+++ Source document

However, after three profit warnings, Cevian wants to increase its influence.

Bilfinger’s board has taken on the air of a game of musical chairs recently. Following the profit warnings, Roland Koch, the chief executive and head of the supervisory board, resigned in August. Former chief Herbert Bodner has replaced him on a temporary basis.

Eckhard Cordes will become a board member in November. The 63-year-old is a business economist with a doctorate, and was chairman of Düsseldorf retail giant Metro from November 2007 until 2011. Two years ago, he became a partner at Cevian.

Mr. Cordes’s appointment means that Cevian will now have a second representative on Bilfinger’s controlling board, with Mr. Tischendorf being the other.

The new chairman of the supervisory board must find a new leader of the management board as quickly as possible.

Mr. Cordes will replace Bernhard Walter, the former CEO of Dresdner Bank, who led Bilfinger for 16 years. He is due to step down in November, after which the board will elect a new chairman.

The new chairman of the supervisory board must find a new leader of the management board as quickly as possible. Bilfinger, which was once seen as extremely solid, is effectively lame at the moment. Many investors as well as workers are anxious after the profit warnings and Mr. Koch’s hectic departure. The image of the once model group, based in Mannheim, central Germany, has suffered considerably.

Bilfinger’s share price has fallen from €61 ($77) to less than €50 since Mr. Koch’s resignation in early August.

Cevian’s move last month to increase its share from 20.2 to 25.6 percent may help the price to recover in the longer term, and the Swedish firm has also not ruled out further increasing its share.

++++++
+++ Records shown

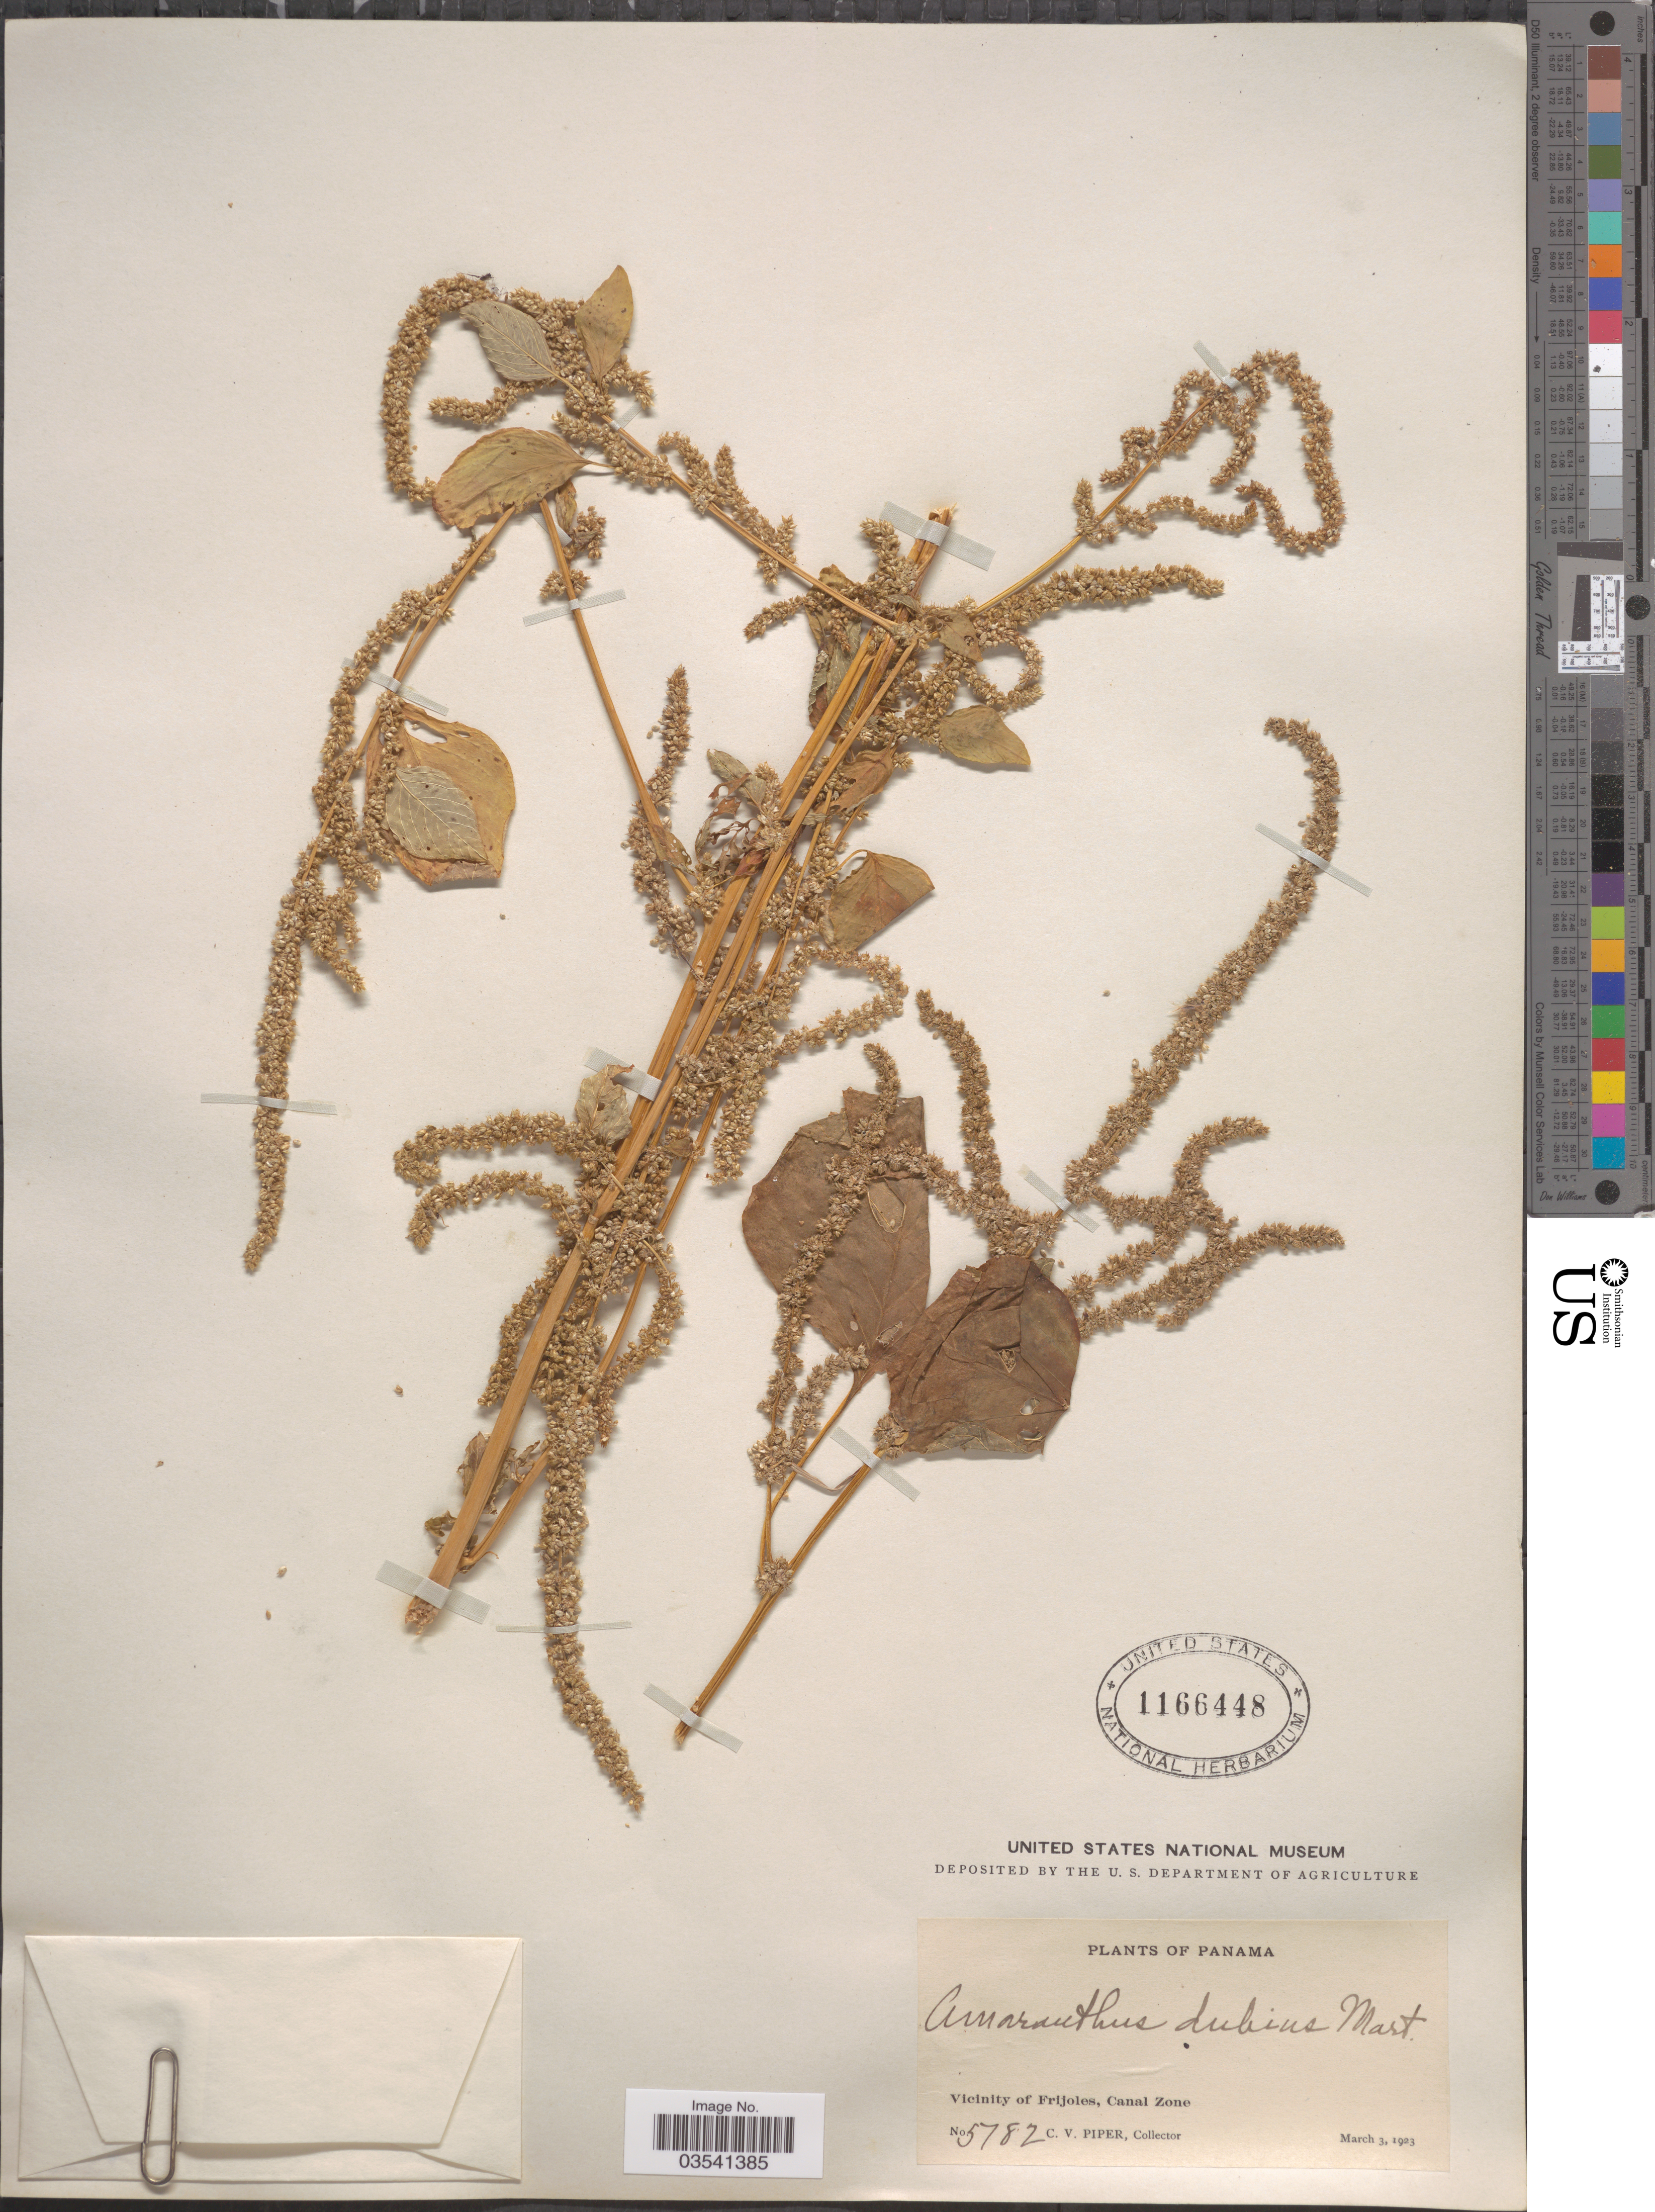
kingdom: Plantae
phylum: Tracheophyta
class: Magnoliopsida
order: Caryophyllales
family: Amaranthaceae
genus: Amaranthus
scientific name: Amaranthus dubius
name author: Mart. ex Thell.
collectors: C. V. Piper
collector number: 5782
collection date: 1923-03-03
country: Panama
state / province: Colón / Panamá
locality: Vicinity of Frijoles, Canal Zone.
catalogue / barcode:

++++++

# What the task requires:
Retype the part of the Bilfinger article starting at "Bilfinger’s board has" and ending at "being the other.".

# Written answer:
Bilfinger’s board has taken on the air of a game of musical chairs recently. Following the profit warnings, Roland Koch, the chief executive and head of the supervisory board, resigned in August. Former chief Herbert Bodner has replaced him on a temporary basis.

Eckhard Cordes will become a board member in November. The 63-year-old is a business economist with a doctorate, and was chairman of Düsseldorf retail giant Metro from November 2007 until 2011. Two years ago, he became a partner at Cevian.

Mr. Cordes’s appointment means that Cevian will now have a second representative on Bilfinger’s controlling board, with Mr. Tischendorf being the other.